AML’s Amended MDA Continues To Gain Traction With Major Dev. Partners 


The High Representative/Vice-President of the European Union for Foreign Affairs and Security Policy, Josep Borrell Fontelles, in a statement published on February 1, 2022, emphasized that the ArcelorMittal amended Agreement will benefit Liberia and its citizens. Fontelles made the statement on behalf of the European Commission in response to a question on ArcelorMittal amended MDA posed to the EU inquiry portal.

   Fontelles statement comes weeks after the United States Ambassador accredited to Liberia, Michael McCarthy, asserted that his government was encouraged by the signing of the US$800 million deal. These positive comments from two of Liberia’s most important development partners send a powerful signal to those running the intense misinformation campaign to deceive the people of Liberia to reject the agreement, thus losing the immense opportunities it brings.

   The EU memo sharply contradicts and refutes several misleading articles circulating on social media sourced from a dark webpage called “Empower Liberia”. Most prominent among the misleading articles is the one captioned, “The European Union Is Highly Concerned About ArcelorMittal’s MDA”.

   Even though the content of the article is entirely vague, it insinuated that the EU was concerned over controversies of the AML agreement. Empower Liberia is being widely noted for creating high-level falsehood around ArcelorMittal MDA since the agreement was signed in September last year. The website, which only popped up immediately after the signing of the MDA by President Weah, is believed to be hosted either in Russia or Ukraine. Many Liberians and partners have been concerned about the motive behind the desperate attempts of this site to twist the facts around ArcelorMittal MDA. In fact, to date, those behind the management of the site are all ghosts and unknown, leaving many questions of national security concerns.

   With the EU’s recent positive statement on the AML deal, the motive of the Empower Liberia’s campaign has once again hit a hard rock.
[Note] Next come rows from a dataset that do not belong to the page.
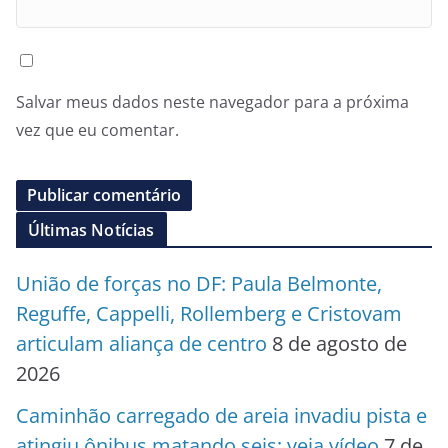
Salvar meus dados neste navegador para a próxima
vez que eu comentar.
Últimas Notícias
União de forças no DF: Paula Belmonte,
Reguffe, Cappelli, Rollemberg e Cristovam
articulam aliança de centro
8 de agosto de
2026
Caminhão carregado de areia invadiu pista e
atingiu ônibus matando seis; veja vídeo
7 de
A few weeks ago, the clarification of the Minister of State for Presidential Affairs, Nathaniel McGill, on several media platforms about the multi-user provision in the ArcelorMittal Agreement refuted unfounded claims that the amended agreement intends to grant ArcelorMittal sole monopoly over the Yekepa-to-Buchanan rail and the iron ore port in Buchanan, even though this monopolistic claim does not exist in the Agreement.

   “For a respected EU official and the US Ambassador to have come out with these favorable statements, it means that the MDA has been thoroughly reviewed and found to be potentially contributive to the long-term future of Liberia’s economic development. The European Union has been at the center of Liberia’s post-conflict economic development drive, being the first partner to give direct budgetary support to Liberia. From 2008 to 2013, Liberia had already received approximately US$278 million in direct budgetary support to rehabilitate basic infrastructure/social services and improve governance. Meanwhile, the US has been Liberia’s all time largest development partner. The US and EU’s strong partnership and investment in Liberia have given them a notable place in Liberia’s future.

   In the last few weeks, many reputable civil society organizations, fearing what Liberia could lose should the amended Agreement face permanent barrier at the Legislature, stormed the Capitol on separate occasions, to draw the urgent attention of the National Legislature for their swift approval of the deal.

   The ArcelorMittal Agreement, when passed, would make major and strategic interventions in the Liberian economy. About 3,000 new jobs would be created, over US$75 million annual revenue would be derived and communities where the company operates would experience a US$0.5 million increase in their County Development Fund. Multiple other areas of the Liberian economy are set to positively be affected by the MDA.

   Clearly, these critical interventions to the Agreement may have motivated the positive reactions of Liberia’s two biggest partners—the European Union and the United States.